Being a person of a mixed marriage, I can tell you first-hand that this can be very tricky ground.
Religious beliefs can affect a wide range of decisions, from end-of-life health care and organ donations, to funeral, burial or cremation arrangements, to the distribution of assets among heirs and charitable bequests.
Any of those issues can be a source of passionate disagreement within a family, especially one with varying degrees of religious devotion. So, as hard as it is, addressing them ahead of time, with legal documentation, can help quiet disputes down the road.
Of course, it isn’t always that simple. I must caution you that being too restrictive in an estate plan in an effort to pass on religious values — say, disinheriting children who marry outside the faith — can create divisions within a family. It can even spark extended, costly legal battles, all while failing to have any impact on the heirs’ beliefs. Hopefully there are better ways to leave a spiritual legacy.
The legal and emotional complexities of faith-based estate planning may be most evident in the wish of some parents for their heirs to marry within their faith. Many courts have upheld Wills that give to beneficiaries that marry only within their faith. Other courts have upheld such marriage provisions, as long as they aren’t found to encourage divorce, but they are still ripe for legal challenges by angry heirs.
The better way to leave your spiritual legacy is to make an effort to impart those values during your lifetime, instead of after death through an estate plan. That means talking openly with your family about your faith and educating children and grandchildren about deeply held moral values, usually with the help of schools or religious institutions. Probably one of the least effective ways to affect the behaviors of your descendants is to put a clause in your Will.
Another alternative to strict provisions in a Will that may penalize certain heirs is to leave money for children and grandchildren in a trust. You can then give the trustee discretion to make distributions based on broader criteria that you set out when creating the trust. That way you provide guidance on how you would like your money to be distributed, but you leave some leeway for the trustee to consider special circumstances that you may not have anticipated and to weigh the consequences of each decision on distributions.
This approach, of course, requires careful thought in designating a trustee. This really isn’t something out of the ordinary, as you should always give careful thought when choosing people for any fiduciary position. In all cases, choosing a trustee, executor or guardian — people who may play a big role in the lives of your heirs — who share your religious values, is one good way to help ensure that those values outlive you.

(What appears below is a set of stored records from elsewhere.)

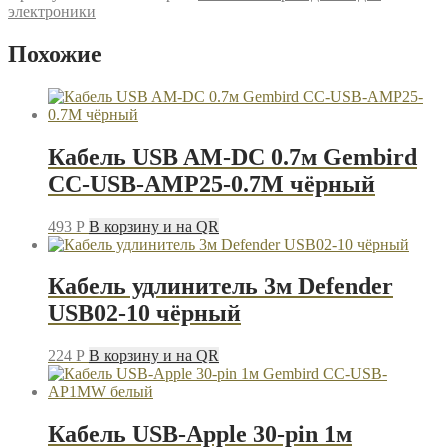
USB
электроники
AM-
DC
Похожие
1м
Rexant
18-
1155
чёрный
Кабель USB AM-DC 0.7м Gembird
CC-USB-AMP25-0.7M чёрный
493
P
В корзину и на QR
Кабель удлинитель 3м Defender
USB02-10 чёрный
224
P
В корзину и на QR
Кабель USB-Apple 30-pin 1м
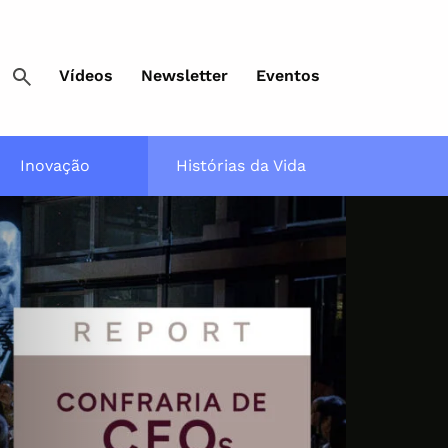
Vídeos
Newsletter
Eventos
Inovação
Histórias da Vida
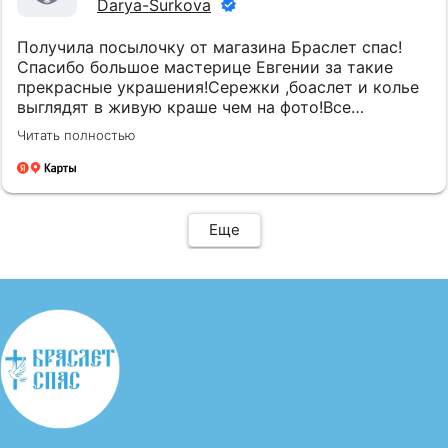
Darya-Surkova
Получила посылочку от магазина Браслет спас!
Спасибо большое мастерице Евгении за такие
прекрасные украшения!Сережки ,боаслет и колье
выглядят в живую краше чем на фото!Все
аккуратно сделано,упаковано даже лучше чем в
Читать полностью
ювелирном магазине!😃И спасибо большое за
подарочек иконочка Св.Спиридона это прям во
время и нужное очень!
Еще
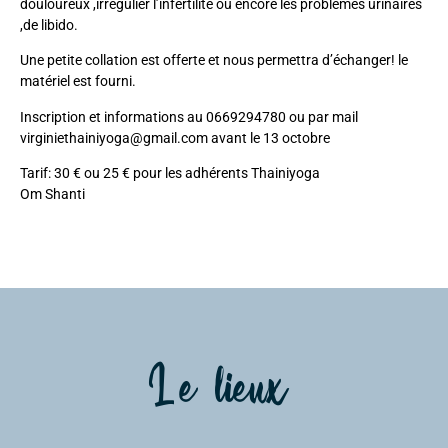
douloureux ,irrégulier l’infertilité ou encore les problèmes urinaires
,de libido.
Une petite collation est offerte et nous permettra d’échanger! le
matériel est fourni.
Inscription et informations au 0669294780 ou par mail
virginiethainiyoga@gmail.com avant le 13 octobre
Tarif: 30 € ou 25 € pour les adhérents Thainiyoga
Om Shanti
Le lieux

As with passing on your inheritance, if you have deeply held convictions about end-of-life care and burial decisions, spell them out as specifically as possible in estate documents to minimize potential controversy. And, on the opposite end, if you are firmly against religious observances when it comes to your end-of-life care or other estate plans, you should specifically state that as well to prevent feuding over your arrangements.
Trying to bring up your children and grandchildren with your values is always the way to go. But in many cases that’s not possible. In any case, you need to write down your wishes in all your planning documents and let people know your wishes so there are no surprises later.